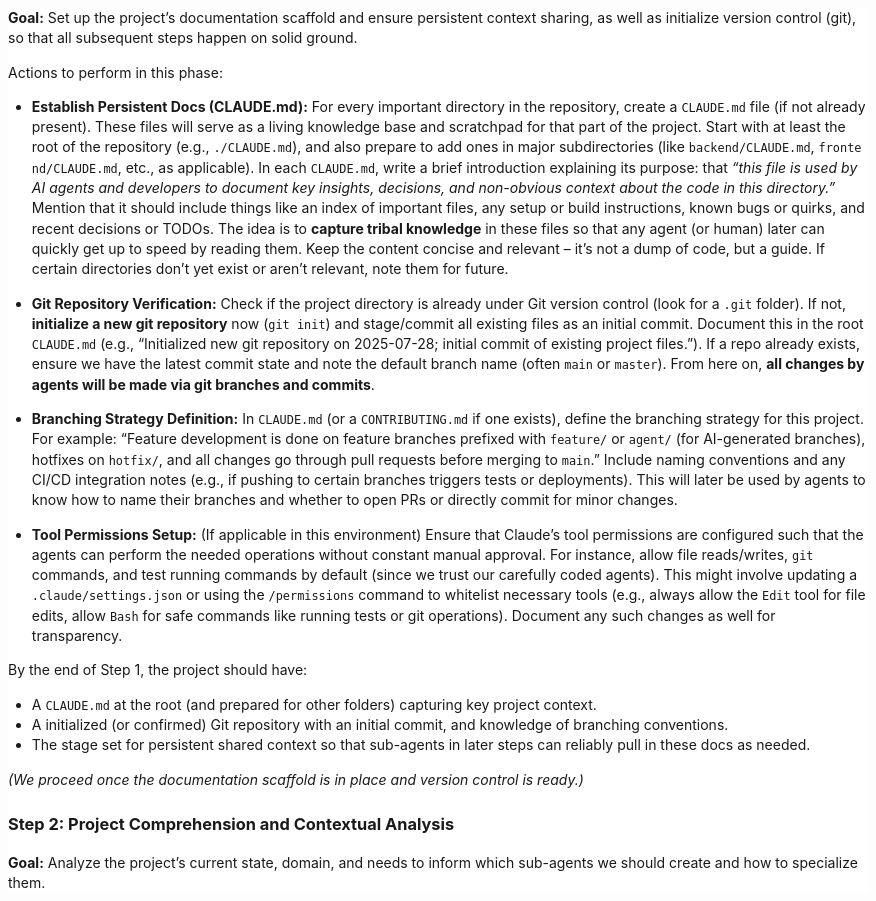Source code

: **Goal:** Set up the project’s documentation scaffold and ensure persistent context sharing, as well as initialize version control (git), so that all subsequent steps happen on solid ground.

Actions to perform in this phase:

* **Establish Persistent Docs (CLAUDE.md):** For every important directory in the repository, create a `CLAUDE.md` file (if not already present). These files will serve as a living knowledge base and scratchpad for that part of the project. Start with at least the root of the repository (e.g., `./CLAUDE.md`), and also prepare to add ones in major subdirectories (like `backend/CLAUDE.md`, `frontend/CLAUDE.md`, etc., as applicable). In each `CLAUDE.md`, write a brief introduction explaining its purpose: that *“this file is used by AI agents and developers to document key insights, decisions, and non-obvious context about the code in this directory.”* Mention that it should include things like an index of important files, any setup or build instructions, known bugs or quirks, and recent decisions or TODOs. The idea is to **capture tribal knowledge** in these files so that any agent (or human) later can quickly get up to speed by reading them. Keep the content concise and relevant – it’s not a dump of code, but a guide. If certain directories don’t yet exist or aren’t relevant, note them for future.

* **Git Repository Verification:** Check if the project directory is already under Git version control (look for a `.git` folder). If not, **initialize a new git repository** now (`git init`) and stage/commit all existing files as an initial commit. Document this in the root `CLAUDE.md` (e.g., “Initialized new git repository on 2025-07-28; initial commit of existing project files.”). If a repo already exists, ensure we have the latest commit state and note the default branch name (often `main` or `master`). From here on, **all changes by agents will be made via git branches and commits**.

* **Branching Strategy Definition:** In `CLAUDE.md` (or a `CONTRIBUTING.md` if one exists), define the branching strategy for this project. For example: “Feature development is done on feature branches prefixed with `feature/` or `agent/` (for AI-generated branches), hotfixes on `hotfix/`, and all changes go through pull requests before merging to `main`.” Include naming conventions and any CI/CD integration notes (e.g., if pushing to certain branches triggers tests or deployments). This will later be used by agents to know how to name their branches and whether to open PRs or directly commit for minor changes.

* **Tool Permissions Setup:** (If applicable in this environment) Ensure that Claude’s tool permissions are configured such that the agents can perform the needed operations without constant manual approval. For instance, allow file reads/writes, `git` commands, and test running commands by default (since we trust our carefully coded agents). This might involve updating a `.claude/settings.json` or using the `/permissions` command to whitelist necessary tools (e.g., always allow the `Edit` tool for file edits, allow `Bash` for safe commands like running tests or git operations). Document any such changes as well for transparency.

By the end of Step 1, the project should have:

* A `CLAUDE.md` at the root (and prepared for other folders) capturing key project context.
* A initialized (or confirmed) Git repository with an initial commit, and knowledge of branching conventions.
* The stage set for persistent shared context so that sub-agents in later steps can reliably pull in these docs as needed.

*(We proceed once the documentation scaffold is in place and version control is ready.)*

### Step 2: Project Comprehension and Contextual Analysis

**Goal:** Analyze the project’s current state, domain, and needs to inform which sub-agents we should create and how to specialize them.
================
TASK PROMPT — Reproduce only the lines above, starting at the line with "branches and commits**." and ending at the line with "for minor changes.", exactly as written.

ANSWER BELOW —
* **Git Repository Verification:** Check if the project directory is already under Git version control (look for a `.git` folder). If not, **initialize a new git repository** now (`git init`) and stage/commit all existing files as an initial commit. Document this in the root `CLAUDE.md` (e.g., “Initialized new git repository on 2025-07-28; initial commit of existing project files.”). If a repo already exists, ensure we have the latest commit state and note the default branch name (often `main` or `master`). From here on, **all changes by agents will be made via git branches and commits**.

* **Branching Strategy Definition:** In `CLAUDE.md` (or a `CONTRIBUTING.md` if one exists), define the branching strategy for this project. For example: “Feature development is done on feature branches prefixed with `feature/` or `agent/` (for AI-generated branches), hotfixes on `hotfix/`, and all changes go through pull requests before merging to `main`.” Include naming conventions and any CI/CD integration notes (e.g., if pushing to certain branches triggers tests or deployments). This will later be used by agents to know how to name their branches and whether to open PRs or directly commit for minor changes.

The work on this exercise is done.